SECCIÓN DEL DOCUMENTO:
----------
Es necesario partir de la base de que el género no existe. El género como tal, es un constructo social y la diferencia entre tú y yo no pasa por el género. si tu mañana pierdes el pene en un accidente que doy por hecho que tienes pene, ¿Dejas de ser un hombre?, entonces: ¿Qué es lo que te define como hombre?. Si yo tengo más testosterona en el cuerpo por equis motivos ¿Soy más hombre que tú? Esto afirmaba Odín en una entrevista para Urban Beat el 27 de mayo de 2024. En agosto de 2025 nos damos cuenta que su razón parte de una incoherencia preciosa que asumimos con el valor de su talento implícito. Negar el género para luego abrasarse a él es una cuestión que debemos dejar a especialistas de rango mayor.
Este dilema no es anecdótico. Se encuentra en el corazón de la actual disputa cultural: ¿Qué significa realmente “ser hombre” o “ser mujer”? ¿Es el género una ficción opresiva, una performance liberadora o un marco identitario indispensable? Desde hace décadas, parte de la teoría feminista radical y la filosofía queer han puesto en duda la existencia del género como esencia. Judith Butler, entre otras voces, señaló que lo que llamamos “género” no es más que un conjunto de actos performativos repetidos en la vida cotidiana: gestos, modos de vestir, maneras de hablar. Bajo esa lógica, el género no es innato ni inmutable, sino un guion cultural que se aprende y se reproduce.
----------
DATOS PARA REVISIÓN:
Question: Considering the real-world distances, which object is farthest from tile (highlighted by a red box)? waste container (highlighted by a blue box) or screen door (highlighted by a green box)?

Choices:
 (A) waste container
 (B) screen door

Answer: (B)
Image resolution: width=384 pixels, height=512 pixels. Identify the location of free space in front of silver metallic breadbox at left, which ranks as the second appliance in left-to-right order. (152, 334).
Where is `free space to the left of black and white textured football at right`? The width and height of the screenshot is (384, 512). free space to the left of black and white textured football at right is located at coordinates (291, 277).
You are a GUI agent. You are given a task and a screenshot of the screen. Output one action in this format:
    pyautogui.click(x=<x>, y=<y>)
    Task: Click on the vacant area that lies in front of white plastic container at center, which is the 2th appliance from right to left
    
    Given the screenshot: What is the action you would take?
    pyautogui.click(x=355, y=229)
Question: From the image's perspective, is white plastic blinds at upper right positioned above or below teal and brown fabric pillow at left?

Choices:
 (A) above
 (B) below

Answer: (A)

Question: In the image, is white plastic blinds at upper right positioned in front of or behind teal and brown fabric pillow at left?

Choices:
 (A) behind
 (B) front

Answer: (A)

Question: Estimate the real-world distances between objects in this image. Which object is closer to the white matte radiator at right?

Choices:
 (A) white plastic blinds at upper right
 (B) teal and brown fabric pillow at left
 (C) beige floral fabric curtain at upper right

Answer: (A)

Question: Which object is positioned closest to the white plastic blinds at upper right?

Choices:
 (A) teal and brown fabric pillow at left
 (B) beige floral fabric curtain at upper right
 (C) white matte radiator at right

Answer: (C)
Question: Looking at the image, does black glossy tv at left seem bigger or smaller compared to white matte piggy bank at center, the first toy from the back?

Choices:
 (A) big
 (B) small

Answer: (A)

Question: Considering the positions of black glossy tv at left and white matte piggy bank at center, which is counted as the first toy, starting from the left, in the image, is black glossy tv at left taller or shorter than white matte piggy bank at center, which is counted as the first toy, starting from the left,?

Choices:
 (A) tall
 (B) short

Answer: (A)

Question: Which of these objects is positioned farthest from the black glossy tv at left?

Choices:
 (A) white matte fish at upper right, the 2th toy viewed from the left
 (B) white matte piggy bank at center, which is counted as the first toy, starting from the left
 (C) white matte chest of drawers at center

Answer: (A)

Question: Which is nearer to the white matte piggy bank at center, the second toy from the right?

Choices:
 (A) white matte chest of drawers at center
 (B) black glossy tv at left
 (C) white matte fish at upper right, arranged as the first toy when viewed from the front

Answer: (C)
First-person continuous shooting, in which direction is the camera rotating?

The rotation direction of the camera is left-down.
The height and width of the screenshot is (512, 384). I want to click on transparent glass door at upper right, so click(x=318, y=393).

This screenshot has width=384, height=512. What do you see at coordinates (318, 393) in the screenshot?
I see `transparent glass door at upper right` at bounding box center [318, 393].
----------
ENUNCIADO DEL EJERCICIO:
Imprime la sección del documento completa, sin ninguna modificación. Las filas son material independiente de la sección del documento.

RESPUESTA DEL EJERCICIO:
Es necesario partir de la base de que el género no existe. El género como tal, es un constructo social y la diferencia entre tú y yo no pasa por el género. si tu mañana pierdes el pene en un accidente que doy por hecho que tienes pene, ¿Dejas de ser un hombre?, entonces: ¿Qué es lo que te define como hombre?. Si yo tengo más testosterona en el cuerpo por equis motivos ¿Soy más hombre que tú? Esto afirmaba Odín en una entrevista para Urban Beat el 27 de mayo de 2024. En agosto de 2025 nos damos cuenta que su razón parte de una incoherencia preciosa que asumimos con el valor de su talento implícito. Negar el género para luego abrasarse a él es una cuestión que debemos dejar a especialistas de rango mayor.
Este dilema no es anecdótico. Se encuentra en el corazón de la actual disputa cultural: ¿Qué significa realmente “ser hombre” o “ser mujer”? ¿Es el género una ficción opresiva, una performance liberadora o un marco identitario indispensable? Desde hace décadas, parte de la teoría feminista radical y la filosofía queer han puesto en duda la existencia del género como esencia. Judith Butler, entre otras voces, señaló que lo que llamamos “género” no es más que un conjunto de actos performativos repetidos en la vida cotidiana: gestos, modos de vestir, maneras de hablar. Bajo esa lógica, el género no es innato ni inmutable, sino un guion cultural que se aprende y se reproduce.